Meng Qing Yu, Spector Dalia, Colome Steven, Turpin Barbara
Research Fellow at National Center for Environmental Assessment, Office of Research and Development, US EPA, Research Triangle Park, NC 27711, USA.
Atmos Environ (1994). 2009 Nov;43(36):5750-5758. doi: 10.1016/j.atmosenv.2009.07.066.
Effects of physical/environmental factors on fine particle (PM(2.5)) exposure, outdoor-to-indoor transport and air exchange rate (AER) were examined. The fraction of ambient PM(2.5) found indoors (F(INF)) and the fraction to which people are exposed (alpha) modify personal exposure to ambient PM(2.5). Because F(INF), alpha, and AER are infrequently measured, some have used air conditioning (AC) as a modifier of ambient PM(2.5) exposure. We found no single variable that was a good predictor of AER. About 50% and 40% of the variation in F(INF) and alpha, respectively, was explained by AER and other activity variables. AER alone explained 36% and 24% of the variations in F(INF) and alpha, respectively. Each other predictor, including Central AC Operation, accounted for less than 4% of the variation. This highlights the importance of AER measurements to predict F(INF) and alpha. Evidence presented suggests that outdoor temperature and home ventilation features affect particle losses as well as AER, and the effects differ.Total personal exposures to PM(2.5) mass/species were reconstructed using personal activity and microenvironmental methods, and compared to direct personal measurement. Outdoor concentration was the dominant predictor of (partial R(2) = 30-70%) and the largest contributor to (20-90%) indoor and personal exposures for PM(2.5) mass and most species. Several activities had a dramatic impact on personal PM(2.5) mass/species exposures for the few study participants exposed to or engaged in them, including smoking and woodworking. Incorporating personal activities (in addition to outdoor PM(2.5)) improved the predictive power of the personal activity model for PM(2.5) mass/species; more detailed information about personal activities and indoor sources is needed for further improvement (especially for Ca, K, OC). Adequate accounting for particle penetration and persistence indoors and for exposure to non-ambient sources could potentially increase the power of epidemiological analyses linking health effects to particulate exposures.

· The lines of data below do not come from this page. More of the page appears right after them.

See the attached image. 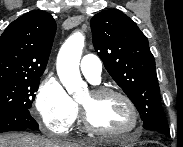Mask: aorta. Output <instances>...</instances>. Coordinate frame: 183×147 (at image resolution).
<instances>
[{"instance_id":"1","label":"aorta","mask_w":183,"mask_h":147,"mask_svg":"<svg viewBox=\"0 0 183 147\" xmlns=\"http://www.w3.org/2000/svg\"><path fill=\"white\" fill-rule=\"evenodd\" d=\"M84 41V35L81 32H75L62 45L57 57L59 79L74 98L87 89V84L82 80L79 70Z\"/></svg>"}]
</instances>
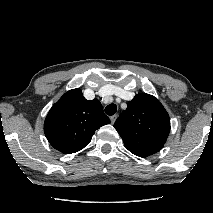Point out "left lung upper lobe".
Listing matches in <instances>:
<instances>
[{
	"label": "left lung upper lobe",
	"mask_w": 213,
	"mask_h": 213,
	"mask_svg": "<svg viewBox=\"0 0 213 213\" xmlns=\"http://www.w3.org/2000/svg\"><path fill=\"white\" fill-rule=\"evenodd\" d=\"M126 148L139 157L160 151L170 132V118L152 95L137 94L114 123Z\"/></svg>",
	"instance_id": "5c2ea615"
}]
</instances>
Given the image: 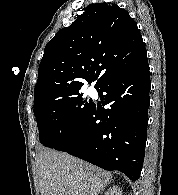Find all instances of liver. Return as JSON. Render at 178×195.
Returning a JSON list of instances; mask_svg holds the SVG:
<instances>
[{
  "label": "liver",
  "mask_w": 178,
  "mask_h": 195,
  "mask_svg": "<svg viewBox=\"0 0 178 195\" xmlns=\"http://www.w3.org/2000/svg\"><path fill=\"white\" fill-rule=\"evenodd\" d=\"M41 195H99L111 173L67 153L44 149L36 161Z\"/></svg>",
  "instance_id": "6515ba94"
}]
</instances>
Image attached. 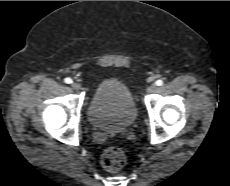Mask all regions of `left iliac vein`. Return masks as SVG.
Here are the masks:
<instances>
[{"label": "left iliac vein", "instance_id": "1", "mask_svg": "<svg viewBox=\"0 0 230 186\" xmlns=\"http://www.w3.org/2000/svg\"><path fill=\"white\" fill-rule=\"evenodd\" d=\"M156 90V85L155 84H152L150 85L148 88H147V92L148 93H152Z\"/></svg>", "mask_w": 230, "mask_h": 186}]
</instances>
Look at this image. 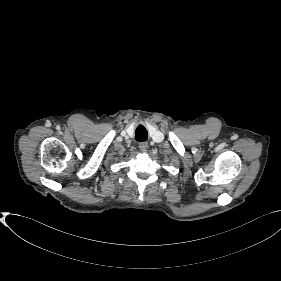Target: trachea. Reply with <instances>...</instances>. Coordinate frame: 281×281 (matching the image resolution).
<instances>
[{
	"label": "trachea",
	"instance_id": "trachea-1",
	"mask_svg": "<svg viewBox=\"0 0 281 281\" xmlns=\"http://www.w3.org/2000/svg\"><path fill=\"white\" fill-rule=\"evenodd\" d=\"M135 139L139 142L146 141L148 139V132L144 126L140 125L135 130Z\"/></svg>",
	"mask_w": 281,
	"mask_h": 281
}]
</instances>
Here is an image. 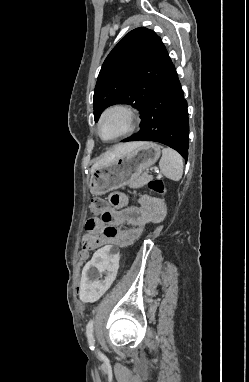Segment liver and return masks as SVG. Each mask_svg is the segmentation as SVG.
<instances>
[{
    "label": "liver",
    "mask_w": 249,
    "mask_h": 382,
    "mask_svg": "<svg viewBox=\"0 0 249 382\" xmlns=\"http://www.w3.org/2000/svg\"><path fill=\"white\" fill-rule=\"evenodd\" d=\"M141 142H133V143H124L119 144L114 147V149L110 152L105 153L97 162H95L91 168V173H93L96 169L109 165L112 163L117 157L123 155L139 145Z\"/></svg>",
    "instance_id": "1"
}]
</instances>
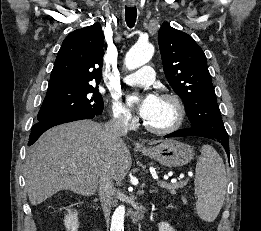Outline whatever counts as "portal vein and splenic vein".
Masks as SVG:
<instances>
[{
  "mask_svg": "<svg viewBox=\"0 0 261 231\" xmlns=\"http://www.w3.org/2000/svg\"><path fill=\"white\" fill-rule=\"evenodd\" d=\"M186 183L185 181H180V182H176V180H171V184H168L165 181H158L159 185H174V186H178L179 184H183Z\"/></svg>",
  "mask_w": 261,
  "mask_h": 231,
  "instance_id": "obj_1",
  "label": "portal vein and splenic vein"
}]
</instances>
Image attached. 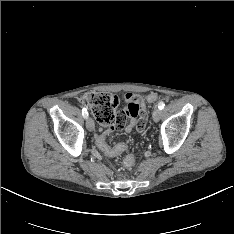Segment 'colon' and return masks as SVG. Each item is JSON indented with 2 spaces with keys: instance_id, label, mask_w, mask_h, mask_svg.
I'll list each match as a JSON object with an SVG mask.
<instances>
[{
  "instance_id": "obj_1",
  "label": "colon",
  "mask_w": 234,
  "mask_h": 234,
  "mask_svg": "<svg viewBox=\"0 0 234 234\" xmlns=\"http://www.w3.org/2000/svg\"><path fill=\"white\" fill-rule=\"evenodd\" d=\"M160 100V95L155 93L146 96V101L150 103H158ZM81 102L91 108L97 121L105 124V130L103 128L97 130V136L94 138L96 147L104 156L110 158L120 156L121 153L127 150V145L123 142L112 145L107 143V140L114 134L116 129L123 128L126 123L124 114L116 111L118 98L111 93L97 92L85 94L81 98ZM134 164L135 157L132 154L127 155L123 161L124 167L130 169Z\"/></svg>"
}]
</instances>
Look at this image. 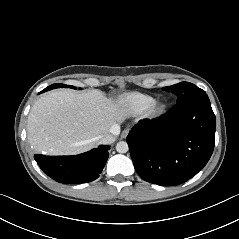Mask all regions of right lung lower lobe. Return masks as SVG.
Here are the masks:
<instances>
[{"mask_svg": "<svg viewBox=\"0 0 239 239\" xmlns=\"http://www.w3.org/2000/svg\"><path fill=\"white\" fill-rule=\"evenodd\" d=\"M109 146L101 145L75 156H45L34 159L50 178L65 184L91 182L99 177L108 159Z\"/></svg>", "mask_w": 239, "mask_h": 239, "instance_id": "1", "label": "right lung lower lobe"}]
</instances>
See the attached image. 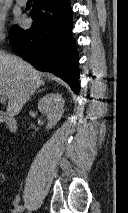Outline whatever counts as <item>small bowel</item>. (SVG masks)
Here are the masks:
<instances>
[{"mask_svg": "<svg viewBox=\"0 0 128 213\" xmlns=\"http://www.w3.org/2000/svg\"><path fill=\"white\" fill-rule=\"evenodd\" d=\"M3 180H4V175L0 174V181H3ZM22 212H23V206L20 204L19 197L16 196L12 202L10 213H22Z\"/></svg>", "mask_w": 128, "mask_h": 213, "instance_id": "1", "label": "small bowel"}]
</instances>
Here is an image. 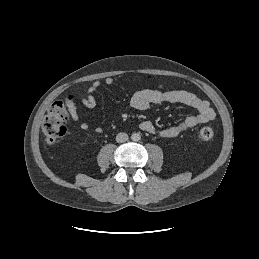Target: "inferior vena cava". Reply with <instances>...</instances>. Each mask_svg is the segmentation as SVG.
<instances>
[{"mask_svg":"<svg viewBox=\"0 0 259 259\" xmlns=\"http://www.w3.org/2000/svg\"><path fill=\"white\" fill-rule=\"evenodd\" d=\"M128 135L126 133H118L116 136V141L118 143H124L128 140Z\"/></svg>","mask_w":259,"mask_h":259,"instance_id":"obj_1","label":"inferior vena cava"}]
</instances>
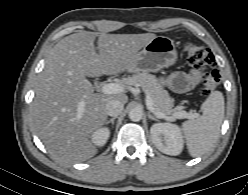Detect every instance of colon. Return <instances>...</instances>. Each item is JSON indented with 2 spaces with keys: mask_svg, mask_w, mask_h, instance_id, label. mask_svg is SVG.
<instances>
[{
  "mask_svg": "<svg viewBox=\"0 0 248 195\" xmlns=\"http://www.w3.org/2000/svg\"><path fill=\"white\" fill-rule=\"evenodd\" d=\"M186 61L189 66L197 70H206L202 77V94L210 95L220 84L221 78L215 68V57L206 47L189 42L184 46Z\"/></svg>",
  "mask_w": 248,
  "mask_h": 195,
  "instance_id": "5ec220e1",
  "label": "colon"
}]
</instances>
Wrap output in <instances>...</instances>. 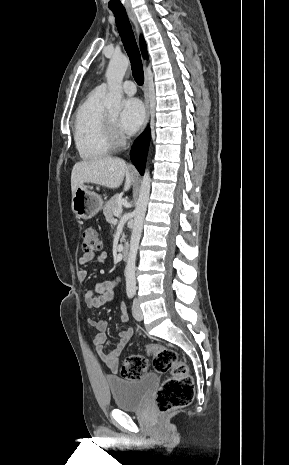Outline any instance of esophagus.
I'll list each match as a JSON object with an SVG mask.
<instances>
[{"label": "esophagus", "instance_id": "esophagus-1", "mask_svg": "<svg viewBox=\"0 0 289 465\" xmlns=\"http://www.w3.org/2000/svg\"><path fill=\"white\" fill-rule=\"evenodd\" d=\"M127 13H128V16H129L130 20L132 21V23L134 25L135 32H136V34L138 36L139 35V26H138V23H137L135 13L131 8H127ZM144 66H146L145 62H144ZM143 91H144V102H145L146 115H145V120H144V123H143L142 131L146 128V126H147V124L149 122V118H150V106H149V96H148V76H147L146 72H145Z\"/></svg>", "mask_w": 289, "mask_h": 465}]
</instances>
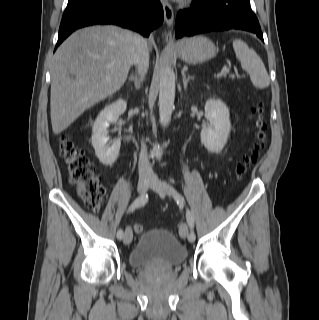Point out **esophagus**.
Segmentation results:
<instances>
[{"label": "esophagus", "mask_w": 319, "mask_h": 320, "mask_svg": "<svg viewBox=\"0 0 319 320\" xmlns=\"http://www.w3.org/2000/svg\"><path fill=\"white\" fill-rule=\"evenodd\" d=\"M162 6L164 11V19L169 28L168 33L166 34V41H173L171 28L174 21V11L172 6L167 0H162Z\"/></svg>", "instance_id": "obj_1"}]
</instances>
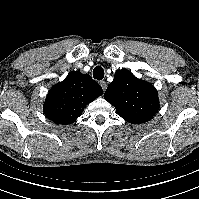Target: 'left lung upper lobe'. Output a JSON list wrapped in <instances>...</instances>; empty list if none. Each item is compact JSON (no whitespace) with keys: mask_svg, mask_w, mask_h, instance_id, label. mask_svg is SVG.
<instances>
[{"mask_svg":"<svg viewBox=\"0 0 199 199\" xmlns=\"http://www.w3.org/2000/svg\"><path fill=\"white\" fill-rule=\"evenodd\" d=\"M124 120L140 124L159 110L157 91L150 83L136 78L126 69L118 70L104 94Z\"/></svg>","mask_w":199,"mask_h":199,"instance_id":"left-lung-upper-lobe-1","label":"left lung upper lobe"}]
</instances>
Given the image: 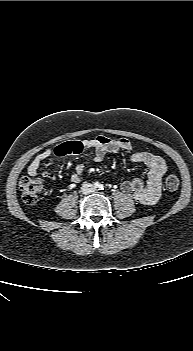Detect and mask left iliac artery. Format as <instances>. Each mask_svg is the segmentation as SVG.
<instances>
[{"instance_id": "1", "label": "left iliac artery", "mask_w": 193, "mask_h": 351, "mask_svg": "<svg viewBox=\"0 0 193 351\" xmlns=\"http://www.w3.org/2000/svg\"><path fill=\"white\" fill-rule=\"evenodd\" d=\"M99 190H104V186H103V185H100V186H99Z\"/></svg>"}]
</instances>
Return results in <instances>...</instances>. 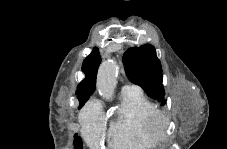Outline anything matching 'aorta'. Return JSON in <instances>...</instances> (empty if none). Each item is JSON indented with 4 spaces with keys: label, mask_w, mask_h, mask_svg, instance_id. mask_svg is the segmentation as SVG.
Instances as JSON below:
<instances>
[{
    "label": "aorta",
    "mask_w": 227,
    "mask_h": 149,
    "mask_svg": "<svg viewBox=\"0 0 227 149\" xmlns=\"http://www.w3.org/2000/svg\"><path fill=\"white\" fill-rule=\"evenodd\" d=\"M118 65L115 61L104 62L98 71L97 89L100 95L106 100H112L116 87Z\"/></svg>",
    "instance_id": "1"
}]
</instances>
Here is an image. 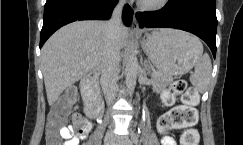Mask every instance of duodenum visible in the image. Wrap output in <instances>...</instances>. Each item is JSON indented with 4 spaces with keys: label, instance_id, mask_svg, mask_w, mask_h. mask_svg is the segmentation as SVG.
Masks as SVG:
<instances>
[{
    "label": "duodenum",
    "instance_id": "duodenum-1",
    "mask_svg": "<svg viewBox=\"0 0 243 145\" xmlns=\"http://www.w3.org/2000/svg\"><path fill=\"white\" fill-rule=\"evenodd\" d=\"M98 70L90 71L82 80V94L85 100L86 114L90 118H97L100 112L101 99L97 85Z\"/></svg>",
    "mask_w": 243,
    "mask_h": 145
}]
</instances>
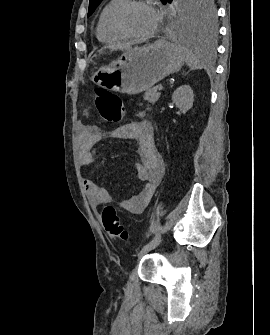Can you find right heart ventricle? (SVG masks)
I'll return each instance as SVG.
<instances>
[{
	"label": "right heart ventricle",
	"mask_w": 270,
	"mask_h": 335,
	"mask_svg": "<svg viewBox=\"0 0 270 335\" xmlns=\"http://www.w3.org/2000/svg\"><path fill=\"white\" fill-rule=\"evenodd\" d=\"M128 1L125 0H109L102 8L97 22L96 37L104 44L117 43L124 39L117 34L112 27L111 18L116 9Z\"/></svg>",
	"instance_id": "right-heart-ventricle-1"
}]
</instances>
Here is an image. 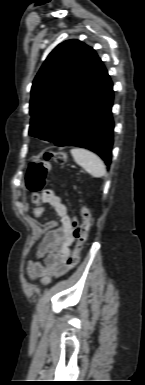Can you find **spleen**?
Returning a JSON list of instances; mask_svg holds the SVG:
<instances>
[{"instance_id": "1", "label": "spleen", "mask_w": 145, "mask_h": 385, "mask_svg": "<svg viewBox=\"0 0 145 385\" xmlns=\"http://www.w3.org/2000/svg\"><path fill=\"white\" fill-rule=\"evenodd\" d=\"M71 154L75 162L94 177H103L106 168L103 161L93 152L84 148H73Z\"/></svg>"}]
</instances>
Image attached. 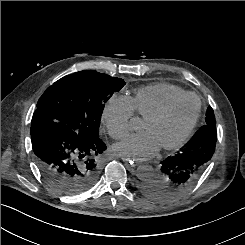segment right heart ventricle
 Returning a JSON list of instances; mask_svg holds the SVG:
<instances>
[{
    "label": "right heart ventricle",
    "mask_w": 245,
    "mask_h": 245,
    "mask_svg": "<svg viewBox=\"0 0 245 245\" xmlns=\"http://www.w3.org/2000/svg\"><path fill=\"white\" fill-rule=\"evenodd\" d=\"M185 93L187 92L178 86L156 83L137 89L132 100L135 111L145 119L170 99Z\"/></svg>",
    "instance_id": "right-heart-ventricle-1"
}]
</instances>
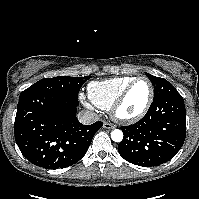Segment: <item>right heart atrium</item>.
<instances>
[{"instance_id":"d8ad5b80","label":"right heart atrium","mask_w":199,"mask_h":199,"mask_svg":"<svg viewBox=\"0 0 199 199\" xmlns=\"http://www.w3.org/2000/svg\"><path fill=\"white\" fill-rule=\"evenodd\" d=\"M80 99L87 107H91L90 103L86 100L83 94L80 95Z\"/></svg>"}]
</instances>
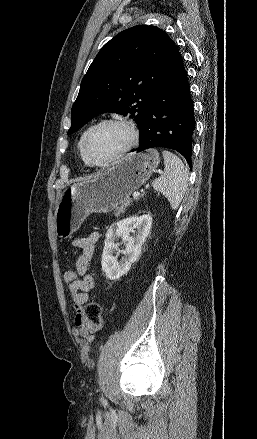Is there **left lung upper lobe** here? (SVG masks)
<instances>
[{
  "instance_id": "obj_1",
  "label": "left lung upper lobe",
  "mask_w": 257,
  "mask_h": 439,
  "mask_svg": "<svg viewBox=\"0 0 257 439\" xmlns=\"http://www.w3.org/2000/svg\"><path fill=\"white\" fill-rule=\"evenodd\" d=\"M178 52L158 27L137 25L120 32L101 48L83 77L68 135L106 112L129 114L140 128Z\"/></svg>"
}]
</instances>
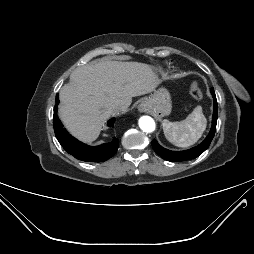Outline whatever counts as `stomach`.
I'll list each match as a JSON object with an SVG mask.
<instances>
[{
	"instance_id": "0dacf381",
	"label": "stomach",
	"mask_w": 254,
	"mask_h": 254,
	"mask_svg": "<svg viewBox=\"0 0 254 254\" xmlns=\"http://www.w3.org/2000/svg\"><path fill=\"white\" fill-rule=\"evenodd\" d=\"M148 111L157 117L167 116L171 113L172 104L170 93L165 88L155 90L153 94L144 99Z\"/></svg>"
}]
</instances>
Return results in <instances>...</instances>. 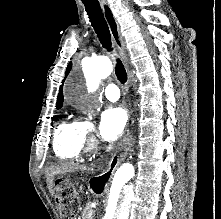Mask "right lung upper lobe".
<instances>
[{"label": "right lung upper lobe", "instance_id": "1", "mask_svg": "<svg viewBox=\"0 0 221 219\" xmlns=\"http://www.w3.org/2000/svg\"><path fill=\"white\" fill-rule=\"evenodd\" d=\"M71 67H72V63H70V64L68 65V67H67V69H66V76H65V77H67V75H68V73H69ZM62 83H63V82H62ZM62 105H63V93H62V85H61V86H60V90H59V95H58V97H57L56 108L59 109V108L62 107Z\"/></svg>", "mask_w": 221, "mask_h": 219}]
</instances>
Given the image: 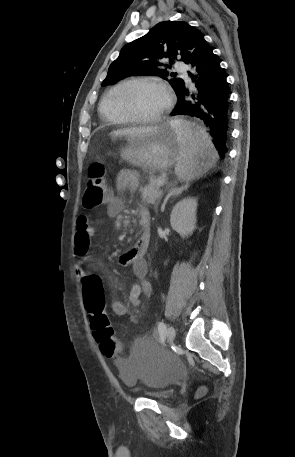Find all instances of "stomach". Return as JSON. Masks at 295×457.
<instances>
[{
  "label": "stomach",
  "mask_w": 295,
  "mask_h": 457,
  "mask_svg": "<svg viewBox=\"0 0 295 457\" xmlns=\"http://www.w3.org/2000/svg\"><path fill=\"white\" fill-rule=\"evenodd\" d=\"M120 156L148 173L164 171L177 163L180 157L176 130L170 123H163L150 135L128 140L120 150ZM207 162L212 161L208 159Z\"/></svg>",
  "instance_id": "0dacf381"
}]
</instances>
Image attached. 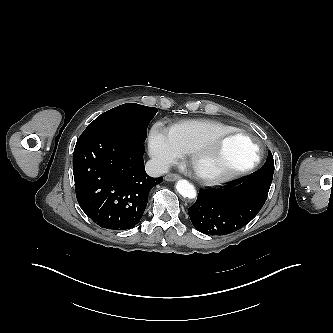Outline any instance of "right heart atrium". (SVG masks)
<instances>
[{
  "label": "right heart atrium",
  "instance_id": "obj_1",
  "mask_svg": "<svg viewBox=\"0 0 333 333\" xmlns=\"http://www.w3.org/2000/svg\"><path fill=\"white\" fill-rule=\"evenodd\" d=\"M149 153L159 169H166L180 160L185 152L170 129L155 123L149 133Z\"/></svg>",
  "mask_w": 333,
  "mask_h": 333
}]
</instances>
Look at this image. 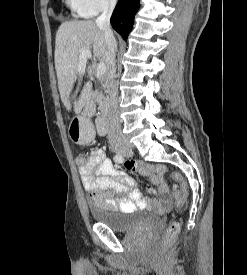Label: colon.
<instances>
[{
  "mask_svg": "<svg viewBox=\"0 0 247 275\" xmlns=\"http://www.w3.org/2000/svg\"><path fill=\"white\" fill-rule=\"evenodd\" d=\"M78 161L82 163L83 158L79 156ZM136 165L137 163L134 161H128L125 164L126 168L129 170L135 169ZM170 177L172 180L179 183V185L173 186L172 193L176 199L177 207L182 208L186 204L187 197H188L187 183L182 177V175L179 174L178 172H172L170 174ZM179 231H180V223L177 221L171 222L162 235V239H161L162 246L164 248L169 247L171 243L174 241V239L176 238V236L178 235Z\"/></svg>",
  "mask_w": 247,
  "mask_h": 275,
  "instance_id": "colon-1",
  "label": "colon"
}]
</instances>
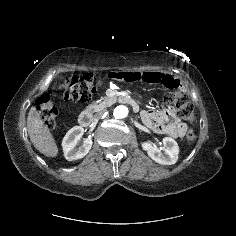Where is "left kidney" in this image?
<instances>
[{
    "instance_id": "5707ae66",
    "label": "left kidney",
    "mask_w": 236,
    "mask_h": 236,
    "mask_svg": "<svg viewBox=\"0 0 236 236\" xmlns=\"http://www.w3.org/2000/svg\"><path fill=\"white\" fill-rule=\"evenodd\" d=\"M163 145V152L156 146H153L150 142H143L142 148L147 151L150 158L159 164H175L179 155V146L177 142L171 137H164Z\"/></svg>"
}]
</instances>
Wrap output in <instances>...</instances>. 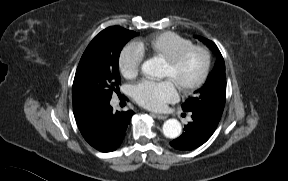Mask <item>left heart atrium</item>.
<instances>
[{
	"instance_id": "left-heart-atrium-1",
	"label": "left heart atrium",
	"mask_w": 288,
	"mask_h": 181,
	"mask_svg": "<svg viewBox=\"0 0 288 181\" xmlns=\"http://www.w3.org/2000/svg\"><path fill=\"white\" fill-rule=\"evenodd\" d=\"M135 101L150 110H161L169 102L176 100L177 89L169 79L162 81L142 80L133 86Z\"/></svg>"
}]
</instances>
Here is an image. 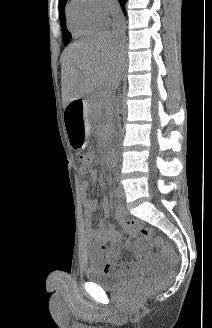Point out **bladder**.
Returning a JSON list of instances; mask_svg holds the SVG:
<instances>
[{
    "label": "bladder",
    "mask_w": 212,
    "mask_h": 328,
    "mask_svg": "<svg viewBox=\"0 0 212 328\" xmlns=\"http://www.w3.org/2000/svg\"><path fill=\"white\" fill-rule=\"evenodd\" d=\"M139 274L122 275L116 273H106L94 268H90L86 271V278L100 285L102 288L108 291H118L127 286L138 278Z\"/></svg>",
    "instance_id": "bladder-1"
}]
</instances>
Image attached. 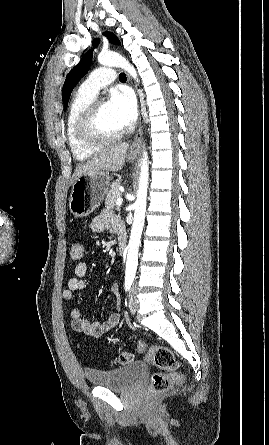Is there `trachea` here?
Masks as SVG:
<instances>
[{
    "label": "trachea",
    "mask_w": 269,
    "mask_h": 445,
    "mask_svg": "<svg viewBox=\"0 0 269 445\" xmlns=\"http://www.w3.org/2000/svg\"><path fill=\"white\" fill-rule=\"evenodd\" d=\"M126 79H127L126 74L125 73H120L119 80L120 81H125Z\"/></svg>",
    "instance_id": "trachea-1"
}]
</instances>
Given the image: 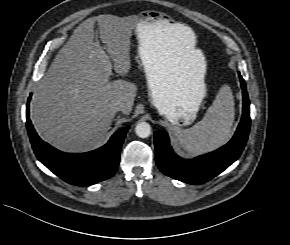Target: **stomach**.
<instances>
[{"label": "stomach", "instance_id": "0dacf381", "mask_svg": "<svg viewBox=\"0 0 290 245\" xmlns=\"http://www.w3.org/2000/svg\"><path fill=\"white\" fill-rule=\"evenodd\" d=\"M167 23L153 11L142 15L136 24L138 54L152 105L182 128L194 122L206 96V62L199 52L193 54L191 67L184 66L163 37Z\"/></svg>", "mask_w": 290, "mask_h": 245}]
</instances>
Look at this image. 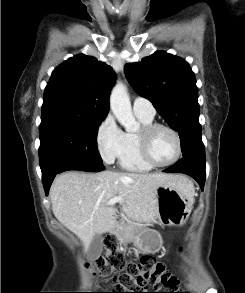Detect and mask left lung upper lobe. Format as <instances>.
I'll return each instance as SVG.
<instances>
[{"label": "left lung upper lobe", "mask_w": 245, "mask_h": 293, "mask_svg": "<svg viewBox=\"0 0 245 293\" xmlns=\"http://www.w3.org/2000/svg\"><path fill=\"white\" fill-rule=\"evenodd\" d=\"M124 70L133 88L149 99L168 125L179 133L183 157L205 161L198 89L189 64L159 51L141 62L126 64Z\"/></svg>", "instance_id": "5c2ea615"}]
</instances>
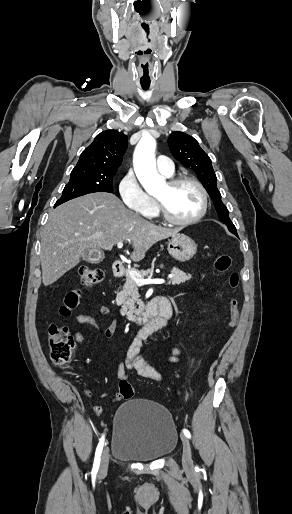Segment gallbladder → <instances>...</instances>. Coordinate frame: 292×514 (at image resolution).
<instances>
[{
    "instance_id": "obj_1",
    "label": "gallbladder",
    "mask_w": 292,
    "mask_h": 514,
    "mask_svg": "<svg viewBox=\"0 0 292 514\" xmlns=\"http://www.w3.org/2000/svg\"><path fill=\"white\" fill-rule=\"evenodd\" d=\"M82 258H83V260H86V262H88L89 256H88L87 252H84V254H82Z\"/></svg>"
}]
</instances>
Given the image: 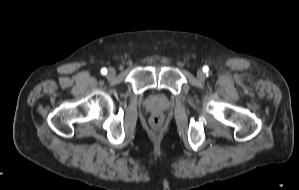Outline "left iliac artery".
<instances>
[{
  "label": "left iliac artery",
  "mask_w": 299,
  "mask_h": 190,
  "mask_svg": "<svg viewBox=\"0 0 299 190\" xmlns=\"http://www.w3.org/2000/svg\"><path fill=\"white\" fill-rule=\"evenodd\" d=\"M206 71L208 70V67H205Z\"/></svg>",
  "instance_id": "1"
}]
</instances>
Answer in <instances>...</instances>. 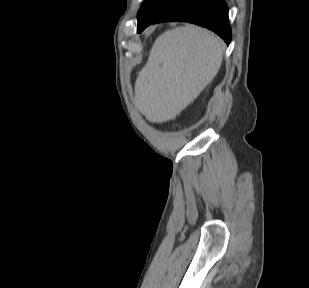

研究了物理/环境因素对细颗粒物(PM(2.5))暴露、室外到室内传输以及空气交换率(AER)的影响。室内发现的环境PM(2.5)比例(F(INF))以及人们暴露的比例(α)会改变个人对环境PM(2.5)的暴露。由于F(INF)、α和AER很少被测量,一些人将空调(AC)用作环境PM(2.5)暴露的调节因素。我们没有发现单一变量能很好地预测AER。F(INF)和α变化的约50%和40%分别由AER和其他活动变量解释。仅AER就分别解释了F(INF)和α变化的36%和24%。包括中央空调运行在内的其他每个预测因素占变化的比例均小于4%。这凸显了测量AER对预测F(INF)和α的重要性。所提供的证据表明,室外温度和家庭通风特征会影响颗粒物损失以及AER,且影响有所不同。使用个人活动和微环境方法重建了个人对PM(2.5)质量/成分的总暴露,并与直接个人测量结果进行比较。室外浓度是(偏R(2)=30 - 70%)的主要预测因素,也是PM(2.5)质量和大多数成分的室内和个人暴露的最大贡献者(20 - 90%)。对于少数接触或参与其中的研究参与者,一些活动对个人PM(2.5)质量/成分暴露有显著影响,包括吸烟和木工。纳入个人活动(除了室外PM(2.